SOURCE EXTRACT:
===============
Parsing JSON in Forty Lines of Awk

125 points by thefilmore 3 days ago

latexr 2 days ago

> Another option is to use Python, which is ubiquitous enough that it can be expected to be installed on virtually every machine

Not on macOS. You can do it easily by just invoking /usr/bin/python3, but you’ll get a (short and non-threatening) dialog to install the Xcode Command-Line Developer Tools. For macOS environments, JavaScript for Automation (i.e. JXA, i.e /usr/bin/osascript -l JavaScript) is a better choice.

However, since Sequoia, jq is now installed by default on macOS.

ameliaquining 2 days ago

I feel like the takeaway here is that jq should probably be considered an indispensable part of the modern shell environment. Because without it, you can't sensibly deal with JSON in a shell script, and JSON is everywhere now. It's cool that you can write a parser in awk but the point of this kind of scripting language is to not have to do things like that.

HappMacDonald 2 days ago

One day I wanted to use a TAP parser for the Test Anything Protocol.

But I didn't want to be bogged down by dependencies.. so I didn't want to go nowhere near Python (and pyenv.. and anaconda.. and then probably having to dockerize that for some reason too..) nor nodeJS nor any of that.

Found a bash shell script to parse TAP written by ESR of all people. That sounds fine, I thought. Most everywhere has bash, and there are no other dependencies.
===============
AIM OF THE EXERCISE:
According to the thread on parsing JSON in awk, since which macOS release has jq been installed by default?

Chart understanding data:
===============
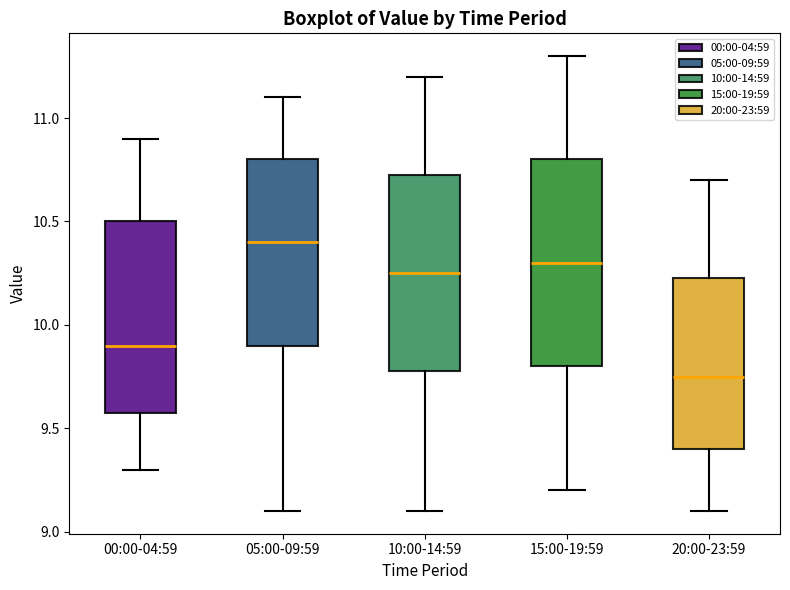

Comparing the boxes themselves (not the whiskers), which one is the tallest?

15:00-19:59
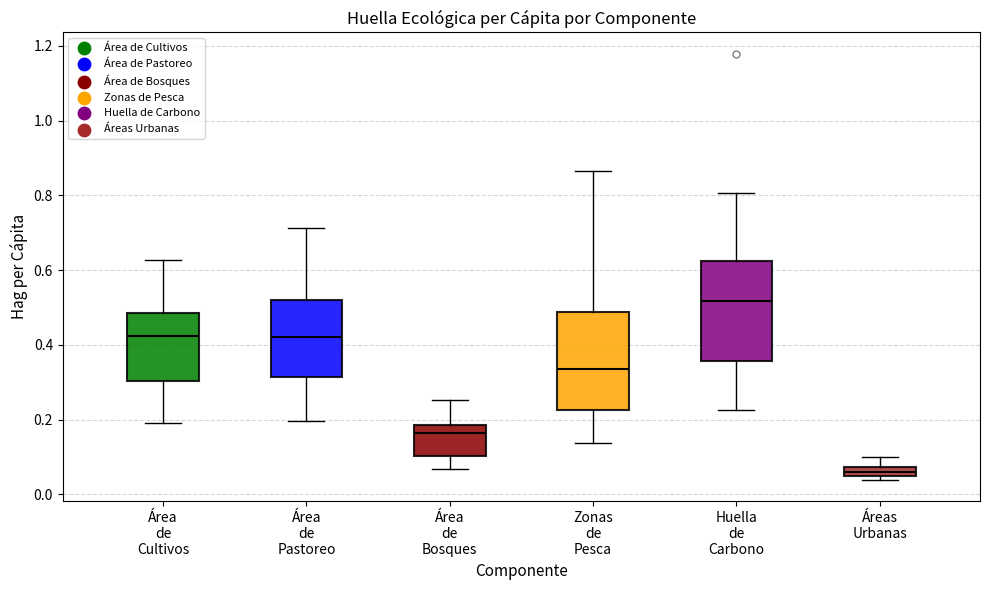

Which box has the highest median line?

Huella de Carbono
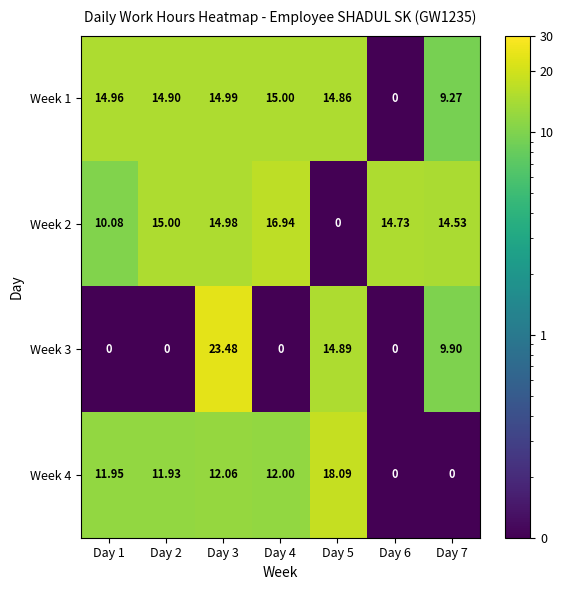

What is the difference between the highest and lowest values at Day 6?

14.7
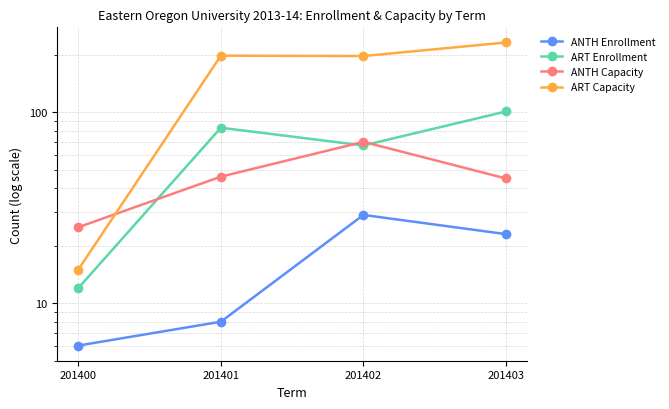

What is the sum of the ART Capacity values at 201403 and 201402?

429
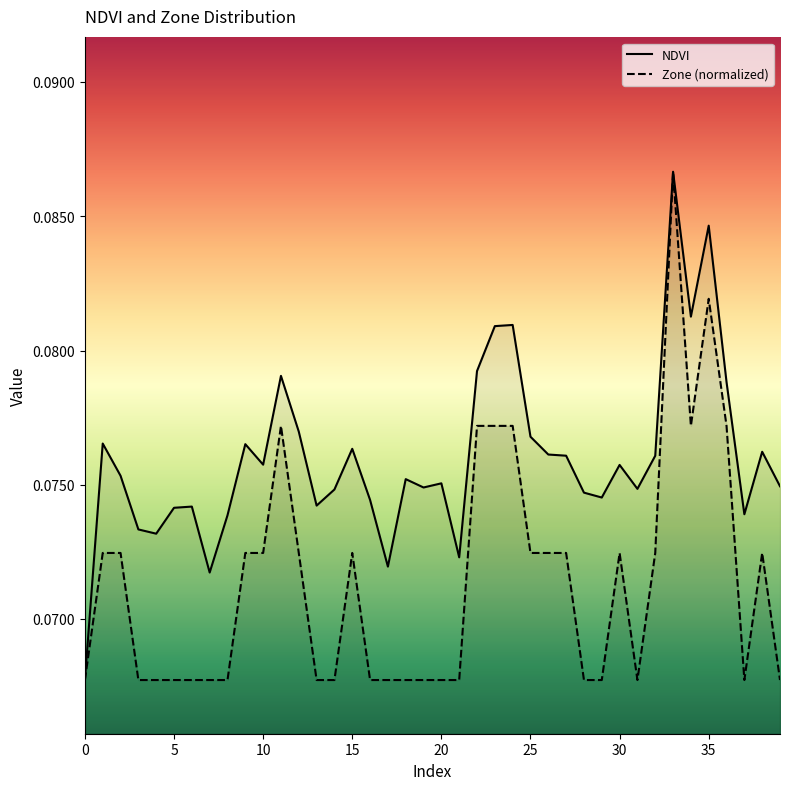

Rank the series by their maximum value, from lowest to highest.

NDVI, Zone (normalized)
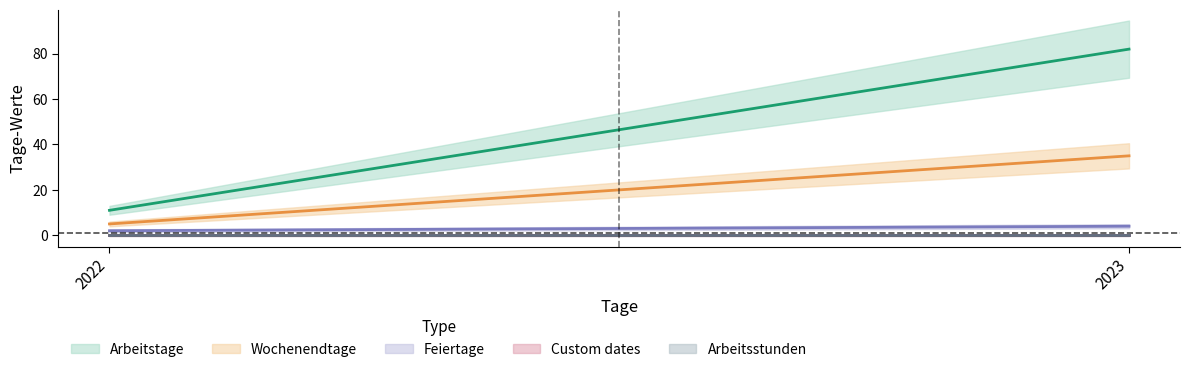

Reading left to right, extract all data points from this chart.

Arbeitstage: 2022=11	2023=82
Wochenendtage: 2022=5	2023=35
Feiertage: 2022=2	2023=4
Custom dates: 2022=0	2023=0
Arbeitsstunden: 2022=0	2023=0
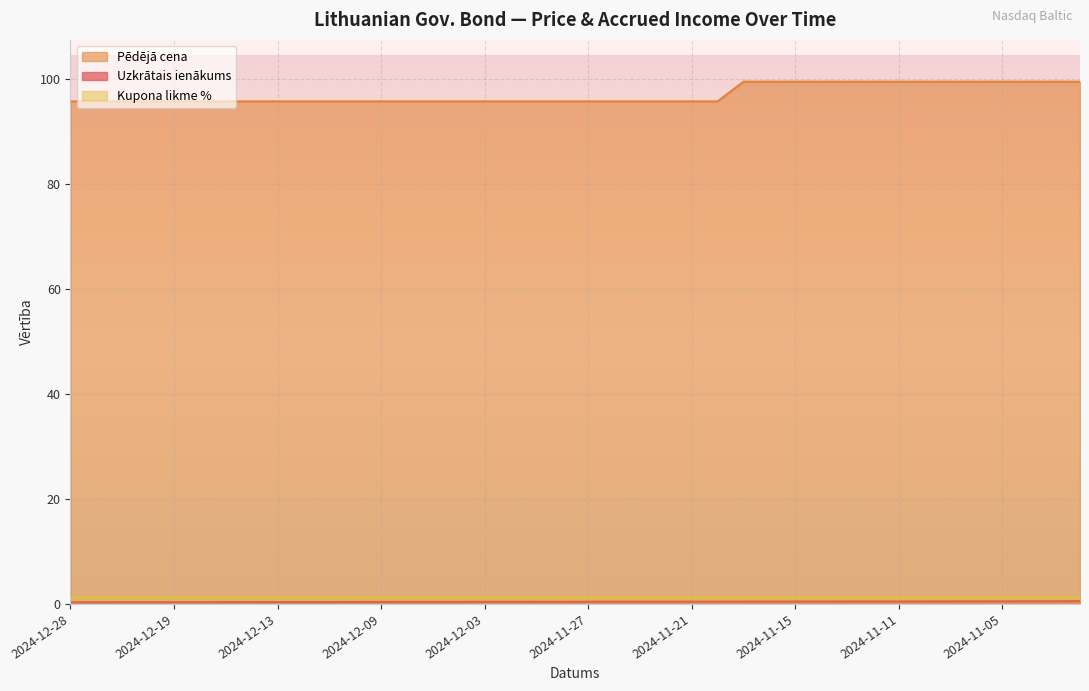

What is the total value across all series at 2024-12-09?

97.5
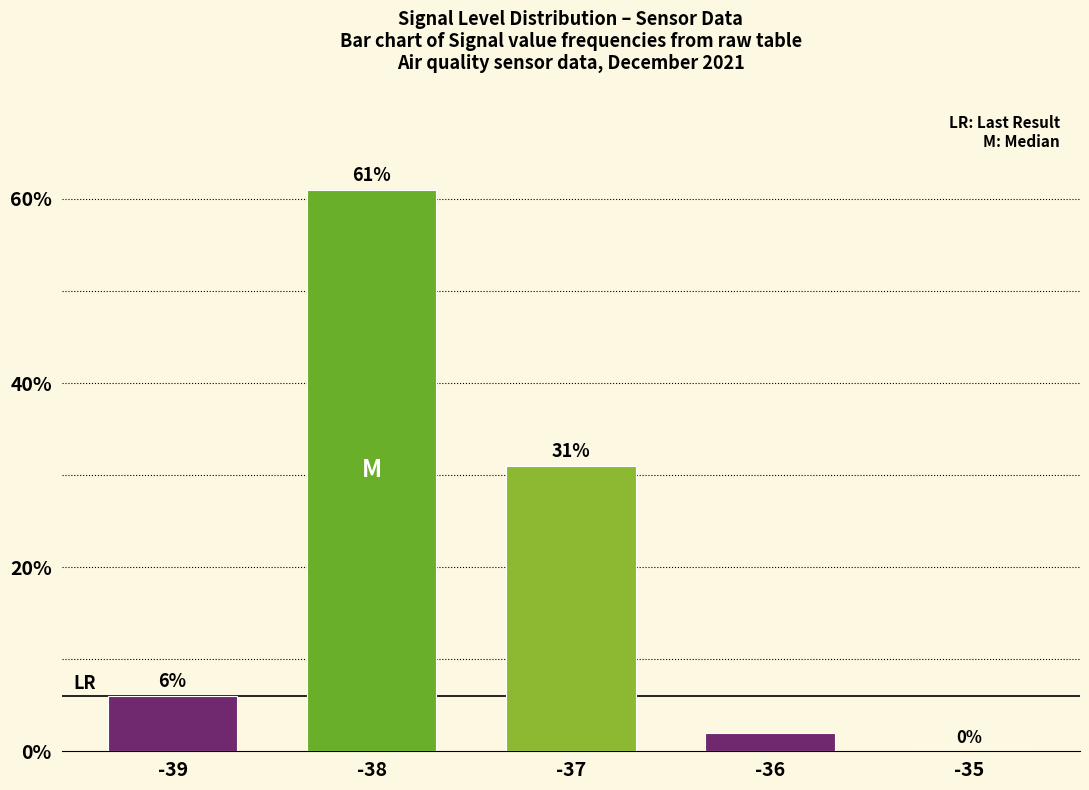

How many data points does each series have?

5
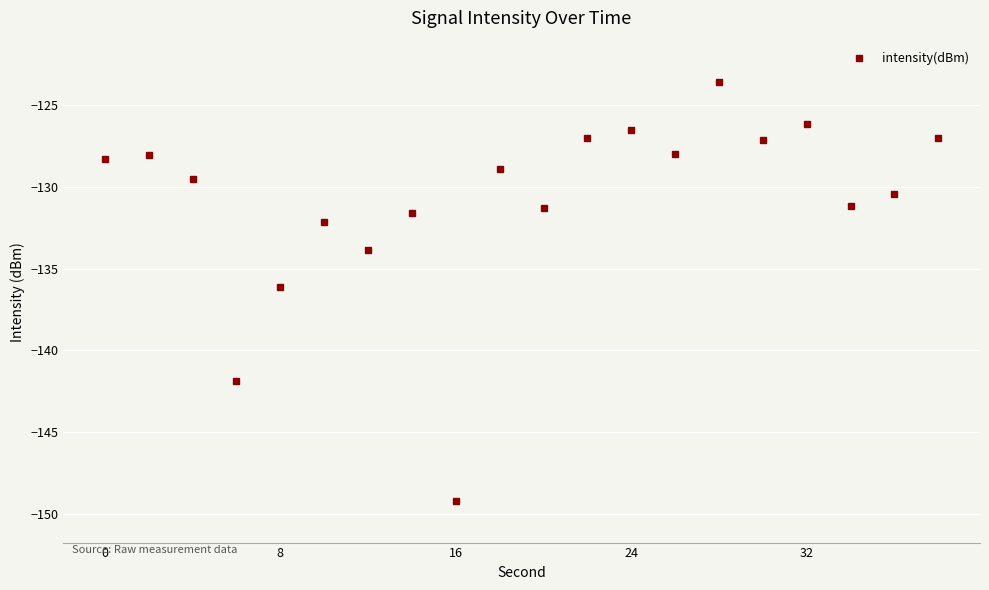

How many interior local valleys (lower than both neighbors) does the data have?

7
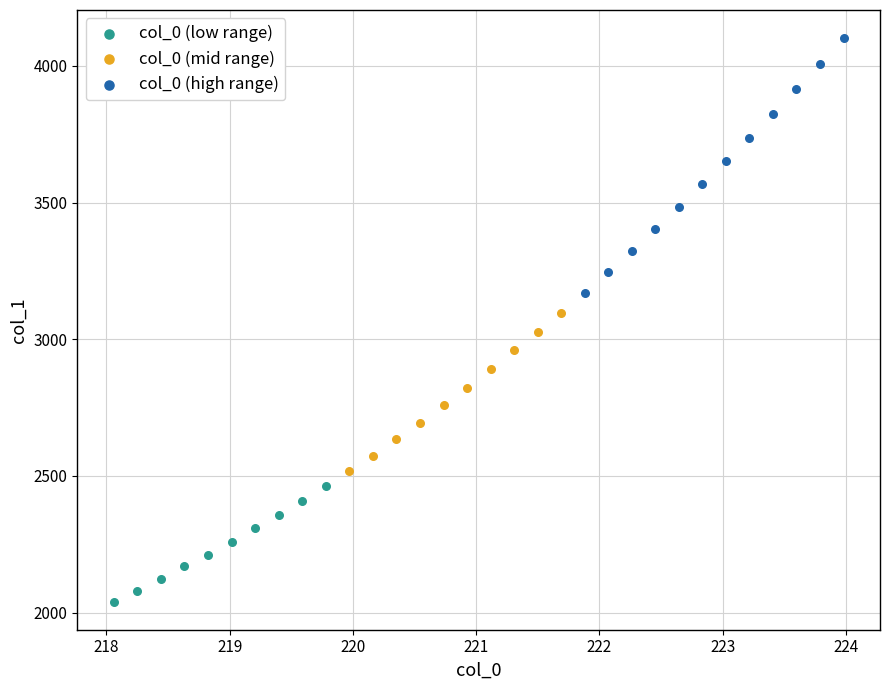

Which series reaches the maximum Y coordinate?

col_0 (high range)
===============
YOUR SOLUTION:
Sequoia